The ladies rooms in Yankee Stadium are pink. The layers of latex paint are so thick that the walls practically feel like rubber. And the way the ones in the upper deck are shaped, there are always two stalls to the right of the door that a lot of people don't see are there. That's always where I headed. The ladies rooms have attendants, too, like they do in Broadway theaters. Will we have them in the new Stadium, I wonder?

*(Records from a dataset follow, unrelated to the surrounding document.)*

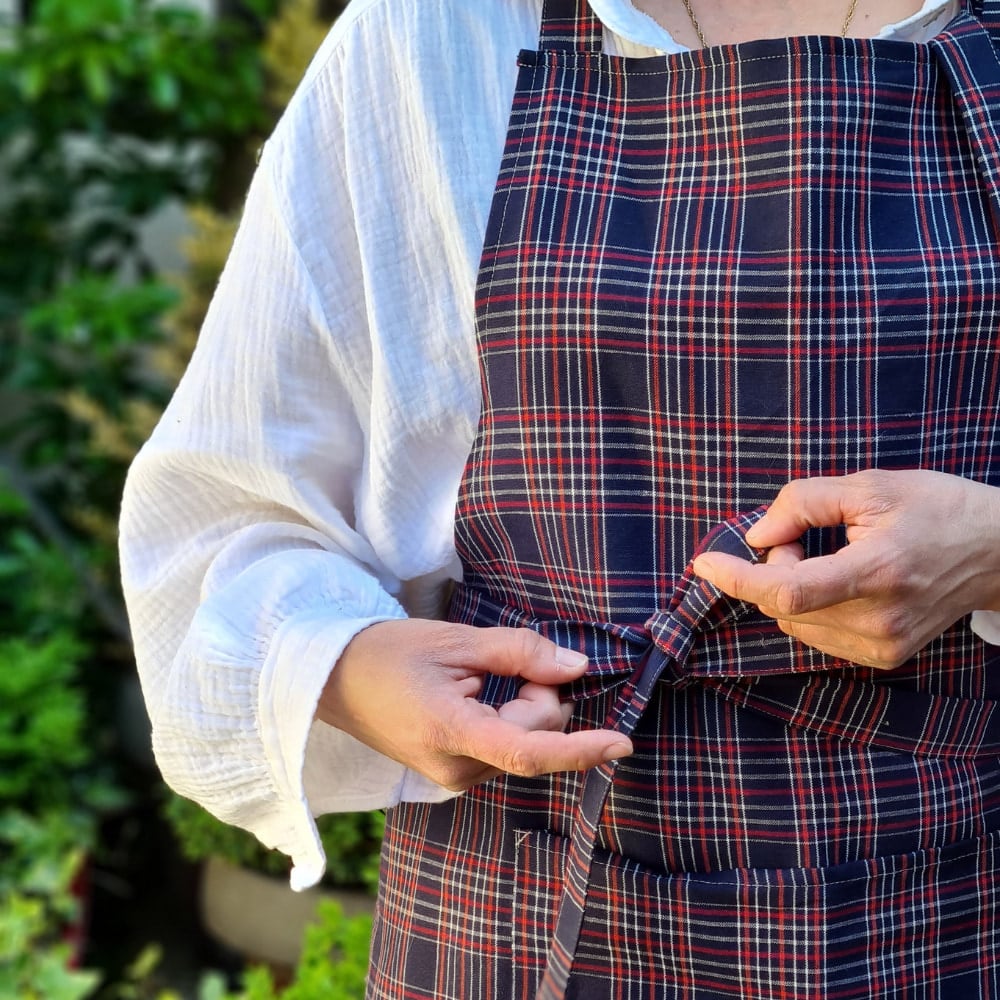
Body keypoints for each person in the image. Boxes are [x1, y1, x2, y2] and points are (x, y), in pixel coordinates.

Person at [119, 0, 1000, 995]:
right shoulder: (440, 29)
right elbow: (224, 502)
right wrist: (352, 666)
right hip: (510, 895)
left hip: (950, 900)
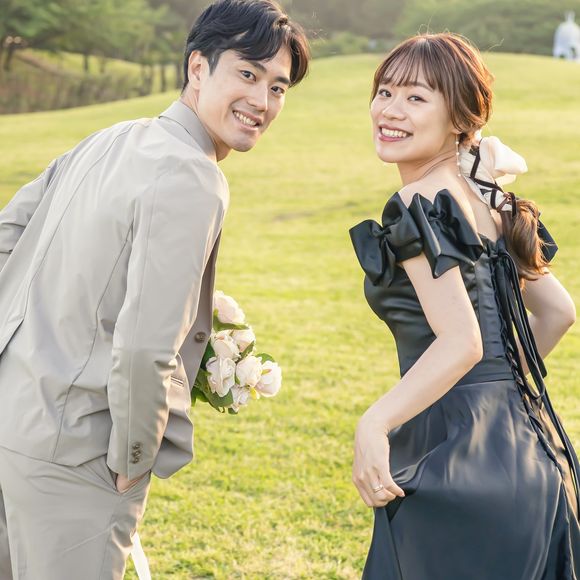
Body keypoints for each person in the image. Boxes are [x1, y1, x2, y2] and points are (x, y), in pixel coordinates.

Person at [0, 1, 309, 577]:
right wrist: (134, 457)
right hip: (76, 455)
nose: (262, 101)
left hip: (11, 419)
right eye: (247, 73)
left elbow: (7, 239)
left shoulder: (109, 139)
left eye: (277, 87)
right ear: (198, 67)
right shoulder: (194, 174)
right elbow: (147, 344)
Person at [349, 33, 580, 579]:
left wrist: (374, 423)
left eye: (415, 97)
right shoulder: (492, 199)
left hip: (455, 458)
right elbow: (559, 313)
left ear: (458, 118)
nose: (390, 110)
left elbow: (462, 342)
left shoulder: (417, 201)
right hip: (531, 452)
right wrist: (498, 386)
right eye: (385, 92)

I guess the thing I will always remember most about the Stadium is not the Stadium itself, though, but the fans. The signs, the chants, the boos. I'll remember how some ten thousand people stood in absolute silence for twenty minutes, four deep against the corridor walls and in the tunnels, while the EMTs got a heart attack victim down out of the upper deck and rushed him to an ambulance. This was on Old Timers Day 2000, and the poor fellow had keeled over in the final inning of the game. As the fans got up to leave, each would come down the tunnel into a sudden human traffic jam and ask, what's going on? And someone would say quietly, medical emergency, or EMTs, or heart attack, and that would stop people right in their tracks. No one complained, no one tried to shove through. Sadly, I read in the paper the next day that the guy died at the hospital later, but Yankees fans had done what they could.

I remember a game one steamy August which had already had two rain delays in it, when the crowd was quite thin, and in the late innings, every time a foul ball came to the upper deck, the fans would all chant "Give it to a kid! Give it to a kid!" One guy made a perfect catch and held his arms up in triumph, only to get booed roundly until he handed it to a child nearby. Then he got cheered.

I remember the old chants of "Boston sucks," back when that meant something, and I remember the origination of the two-strike clap (which it seems only happens on Saturdays now). I remember the roll call, and Freddie and the pan, and the exuberant post-911 chants of "No Game Six!" in the 2001 ALCS, the thunderous chanting of "Derek Jeter!" after he flipped into the camera pit in 2001 ALDS. I remember how the upper deck shook when Carl Everett got picked off first base by Roger Clemens in a Memorial Day weekend showdown between Clemens and Pedro. (Damn you, Trot Nixon.)

So, it's the crowd I remember. The same crowd that actually cheers for the "subway race" on the scoreboard and sings God Bless America.

The same crowd that'll be at the new stadium. See you there.

Cecilia Tan is the editor of Bombers Broadside and writes the blog Why I Like Baseball.

Comments
2008-10-03 10:06:17
1.   YankeeInMichigan
In 1974, the Yanks were playing in Shea. Even Retrosheet can't bail out your memory on this one.
2008-10-03 10:53:10
2.   Sliced Bread
What a great read.
Best one in this series if you ask me.
The right/left subway game: priceless.
Thanks, Ms. Tan.
2008-10-03 13:17:45
3.   JL25and3
If I ever catch a foul ball (or home run), there's not a chance I'm giving it to a kid. It would mean much, much more to me than to him.

Pay your dues, kid. You come to games for 45 years, then we'll talk about it.

2008-10-03 14:08:08
4.   Biscuit Pants
Murcer did hit a grand slam on 7/25/71 and 8/4/72, his only salamis during his first tour with the Yanks.

Source:Baseball-Reference.com

2008-10-03 14:14:24
5.   Biscuit Pants
4 The 7/25/71 Grand Slam was as a pinch hitter against Milwaukee. Murcer repeated the feat almost 10 years later on 4/9/81 against Texas.
2008-10-03 22:28:31
6.   ctan
Duh, typo. 1972. Unless I was five years old for three years running or something.